Illuminating the Dark RNA Virome through ultra-deep homology search

  • Funded by Canadian Institutes of Health Research (CIHR)
  • Total publications:0 publications

Grant number: 478741

Grant search

Key facts

  • Disease

    Disease X
  • start year

    2023
  • Known Financial Commitments (USD)

    $168,764.09
  • Funder

    Canadian Institutes of Health Research (CIHR)
  • Principal Investigator

    Babaian Artem
  • Research Location

    Canada
  • Lead Research Institution

    University of Toronto
  • Research Priority Alignment

    N/A
  • Research Category

    Pathogen: natural history, transmission and diagnostics

  • Research Subcategory

    Diagnostics

  • Special Interest Tags

    Data Management and Data SharingInnovation

  • Study Type

    Non-Clinical

  • Clinical Trial Details

    N/A

  • Broad Policy Alignment

    Pending

  • Age Group

    Not Applicable

  • Vulnerable Population

    Not applicable

  • Occupations of Interest

    Not applicable

Abstract

SARS-CoV-2 has killed millions and cost the economy trillions. To pre-empt future pandemics, we will radically increase the sensitivity of the computational tools used to detect RNA viruses. Illuminating the full diversity of Earth's viruses directly supports Canadians' health by empowering a new generation of unbiased viral diagnostics; and indirectly through better viral surveillance across all facets of One Health (monitoring of crops, wildlife, and our environments for pathogens).

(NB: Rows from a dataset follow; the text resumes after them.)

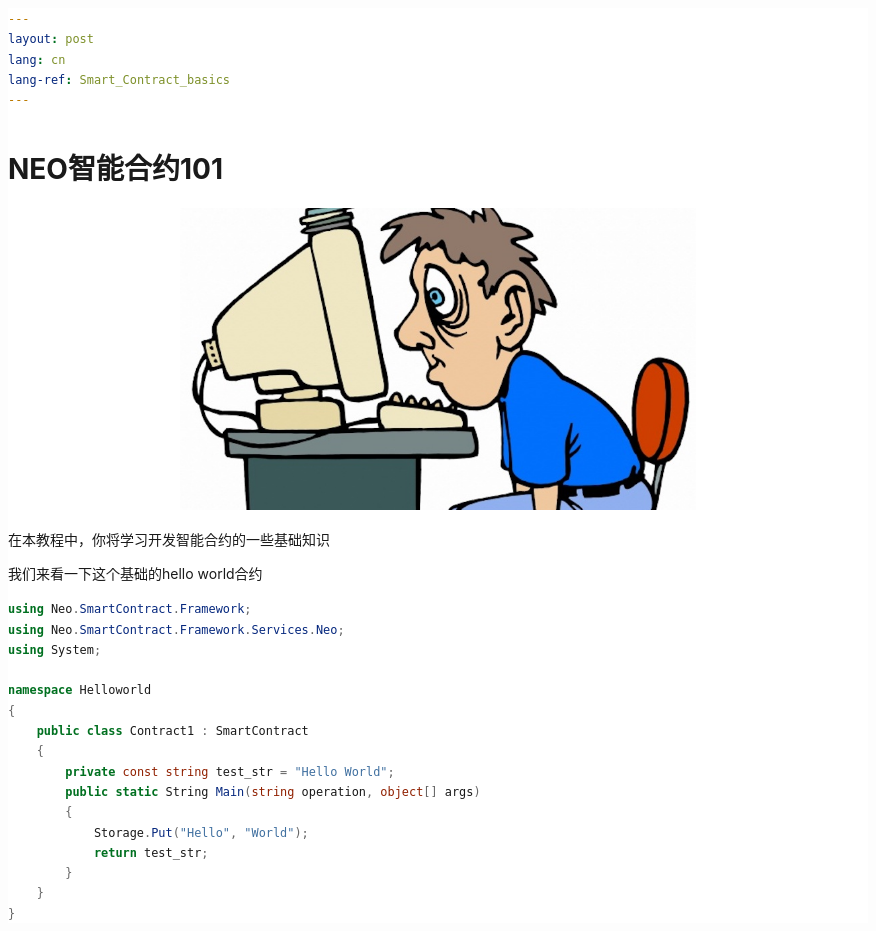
 ```yaml
---
layout: post
lang: cn
lang-ref: Smart_Contract_basics
---
```



# NEO智能合约101

<p align="center">
  <img width="60%" src="./imgs/newbie.jpg">
</p>

在本教程中，你将学习开发智能合约的一些基础知识

我们来看一下这个基础的hello world合约


```C#
using Neo.SmartContract.Framework;
using Neo.SmartContract.Framework.Services.Neo;
using System;

namespace Helloworld
{
    public class Contract1 : SmartContract
    {
        private const string test_str = "Hello World";
        public static String Main(string operation, object[] args)
        {
            Storage.Put("Hello", "World");
            return test_str;
        }
    }
}
```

At most 0.1% of Earth's viruses are known. Our ignorance is due to 1) inadequate sampling of Earth's biodiversity; and 2) poor computational sensitivity for detecting viruses. To overcome each of these limits, we propose combining two state-of-the-art technologies in a dual ultra-massive (Serratus) / ultra-sensitive (AlphaFold2) experiment. Serratus is a cloud-computing platform allowing us to analyze the global-collection of DNA/RNA sequencing data. Collectively public sequencing data gathered over the past 15 years captures 10M+ samples (60M+ gigabytes) at a cost of $10+ billion. Previously with Serratus we analyzed 5.4 million samples and discovered >130,000 new species of RNA viruses (only 15,000 were known previously). This was based on standard methods which have less than 50% sensitivity for detecting a novel virus, those we call Dark RNA viruses. To identify the missing 50% of Dark RNA viruses, we will deploy an AI tool called AlphaFold2 which enables vastly more sensitive protein structure analysis, albeit at ~10,000x the computational cost. Thus we "deeply" analyze 50,000 datasets to find examples of Dark RNA viruses, and in turn perform a "broad" re-analysis of all (now 8M+) public datasets. Illuminating the RNA virome has the potential to uncover viruses associated with human diseases long believed to have an infectious causes: (re)consider Parkinson's, Crohn's, arthritis, or cancers. The goal of this project is to catalyse a new generation infectious disease research.